| Requirement |
Reproduce word for word the part of the Nova Scotia place-names text below that lies between "On 1 October" and "Saint Mary's University.", inclusive.

| Text block |
The oldest place-names to be found in Nova Scotia derive from the language of the Mi'kmaq, the Indigenous inhabitants of the province. Many lakes bear Mi'kmaq names, such as Ponhook, Mushamush, Meleaguik, Kejimukujik, and Pockwock. Place-names of Mi'kmaq origin are also assigned to a great deal of communities, including Shubenacadie (from Sipekne'katik; place abounding in groundnuts), Chezzetcook (flowing rapidly in many channels), Mushaboom (from Moosaboon-elagwaak; hair of the dead lying there), Musquodoboit (from Moosekudoboogwek or Muskoodeboogwek; rolling out in foam) Necum Teuch (beach of fine sand), Whycocomagh (head of the bay), among many others. It has been disputed whether Ecum Secum derives from a Mi'kmaq term; they referred to the area as Megawasagank, translating to "a red house".

Many Mi'kmaq toponyms contain the suffix akade or katik, (Note: Alternatively agadĭch, gadĭk, atik, adek, e'kati, or a'ki.) such as Pne'katik, Kun'tewe'katik, and Mukla'qatik. This suffix is pronounced similarly to the French word Acadie, leading to confusion among scholars when determining the origin of some names. Shunacadie, for example, comes from the Mi'kmaq word Su'ne'katik. Silas Tertius Rand listed akade as meaning "a place where something abounds" in his Dictionary of the language of the Micmac Indians; it may translate to simply "ground of" or "place of".

On 1 October 2015, the Mi'kmaq Place Names Digital Atlas and Website project was released to the public. Intended to raise awareness of Mi'kmaq history, the atlas was developed over five years and contains over 1,500 place-names of Mi'kmaq origin. The Mi'kmaw linguist Bernie Francis contributed to the atlas throughout its development, alongside Trudy Sable, the Director of Aboriginal and Northern Research at the Gorsebrook Research Institute at Saint Mary's University.

===Commercial and arbitrary===
There are some arbitrary place-names in Nova Scotia which stand out from the rest. The community of Eureka was named by the Eureka Mining Company, while the Nova Scotia Steel and Coal Company gave the name Ferrona to their pig iron site. Imperoyal in the Halifax Regional Municipality is named for the Imperial Oil Company refinery established there. In Cape Breton, the coal-mining town of Donkin was named for a Dominion Coal Company manager. Nearby, the community of Florence was named for the wife of Daniel Duncan McKenzie, Member of Parliament for North Cape Breton and Victoria.

| Supplied information |

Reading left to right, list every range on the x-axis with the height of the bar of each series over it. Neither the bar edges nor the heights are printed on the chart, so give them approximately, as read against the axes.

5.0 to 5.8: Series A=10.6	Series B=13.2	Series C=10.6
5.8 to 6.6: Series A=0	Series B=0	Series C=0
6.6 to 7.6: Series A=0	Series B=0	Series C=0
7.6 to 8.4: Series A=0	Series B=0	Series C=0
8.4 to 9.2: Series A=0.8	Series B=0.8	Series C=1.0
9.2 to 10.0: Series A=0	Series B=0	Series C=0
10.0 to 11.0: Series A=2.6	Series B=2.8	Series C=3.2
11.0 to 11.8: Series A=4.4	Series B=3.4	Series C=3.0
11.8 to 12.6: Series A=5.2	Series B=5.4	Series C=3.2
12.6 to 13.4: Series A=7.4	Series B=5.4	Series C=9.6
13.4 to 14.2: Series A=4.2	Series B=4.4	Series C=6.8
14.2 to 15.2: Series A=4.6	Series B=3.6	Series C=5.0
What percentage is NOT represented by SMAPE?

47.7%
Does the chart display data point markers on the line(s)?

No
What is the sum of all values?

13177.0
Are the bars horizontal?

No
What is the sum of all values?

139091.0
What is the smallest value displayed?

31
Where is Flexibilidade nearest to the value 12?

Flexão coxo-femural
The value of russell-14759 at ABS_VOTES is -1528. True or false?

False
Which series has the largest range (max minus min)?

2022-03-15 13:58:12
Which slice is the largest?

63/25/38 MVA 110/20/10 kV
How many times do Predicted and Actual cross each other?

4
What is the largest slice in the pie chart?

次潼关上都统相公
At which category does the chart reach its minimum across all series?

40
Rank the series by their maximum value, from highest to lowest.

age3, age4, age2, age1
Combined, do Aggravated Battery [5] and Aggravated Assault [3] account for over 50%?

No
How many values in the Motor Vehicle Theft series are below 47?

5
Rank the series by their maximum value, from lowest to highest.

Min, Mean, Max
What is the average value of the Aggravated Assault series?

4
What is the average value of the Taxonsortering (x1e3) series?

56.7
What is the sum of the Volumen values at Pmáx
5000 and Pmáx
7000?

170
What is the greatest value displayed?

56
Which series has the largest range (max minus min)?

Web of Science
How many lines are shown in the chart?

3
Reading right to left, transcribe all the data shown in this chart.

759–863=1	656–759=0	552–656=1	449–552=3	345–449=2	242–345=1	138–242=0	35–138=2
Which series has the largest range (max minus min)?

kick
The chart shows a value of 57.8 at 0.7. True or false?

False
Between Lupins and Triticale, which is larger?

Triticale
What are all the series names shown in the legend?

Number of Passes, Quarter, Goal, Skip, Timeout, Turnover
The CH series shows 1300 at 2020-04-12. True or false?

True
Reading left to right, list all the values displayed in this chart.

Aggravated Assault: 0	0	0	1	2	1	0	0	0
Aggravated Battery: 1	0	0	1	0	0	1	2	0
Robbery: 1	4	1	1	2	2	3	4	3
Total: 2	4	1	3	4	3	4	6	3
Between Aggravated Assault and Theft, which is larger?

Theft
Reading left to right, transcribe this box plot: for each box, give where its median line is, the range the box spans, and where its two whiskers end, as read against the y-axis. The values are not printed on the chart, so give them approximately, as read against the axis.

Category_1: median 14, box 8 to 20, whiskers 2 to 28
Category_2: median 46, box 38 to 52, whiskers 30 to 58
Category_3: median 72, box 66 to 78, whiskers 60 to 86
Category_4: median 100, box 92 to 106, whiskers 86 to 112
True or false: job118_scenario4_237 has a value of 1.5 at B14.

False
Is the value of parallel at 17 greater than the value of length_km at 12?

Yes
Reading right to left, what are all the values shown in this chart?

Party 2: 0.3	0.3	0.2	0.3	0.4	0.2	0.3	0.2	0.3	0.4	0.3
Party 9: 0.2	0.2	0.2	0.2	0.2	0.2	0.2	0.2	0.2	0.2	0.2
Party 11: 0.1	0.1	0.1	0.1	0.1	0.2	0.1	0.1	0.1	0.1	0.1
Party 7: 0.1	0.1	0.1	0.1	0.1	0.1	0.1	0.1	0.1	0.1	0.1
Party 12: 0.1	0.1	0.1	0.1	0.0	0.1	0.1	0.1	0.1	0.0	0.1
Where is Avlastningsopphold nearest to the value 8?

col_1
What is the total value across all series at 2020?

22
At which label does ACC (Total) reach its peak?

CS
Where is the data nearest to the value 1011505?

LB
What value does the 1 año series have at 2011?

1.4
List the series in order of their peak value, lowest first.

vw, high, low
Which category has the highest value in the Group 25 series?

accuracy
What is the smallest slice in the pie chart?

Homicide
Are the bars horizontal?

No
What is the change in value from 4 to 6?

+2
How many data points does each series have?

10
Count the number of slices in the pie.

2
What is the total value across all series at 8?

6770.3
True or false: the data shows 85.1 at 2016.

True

| Expected output |
On 1 October 2015, the Mi'kmaq Place Names Digital Atlas and Website project was released to the public. Intended to raise awareness of Mi'kmaq history, the atlas was developed over five years and contains over 1,500 place-names of Mi'kmaq origin. The Mi'kmaw linguist Bernie Francis contributed to the atlas throughout its development, alongside Trudy Sable, the Director of Aboriginal and Northern Research at the Gorsebrook Research Institute at Saint Mary's University.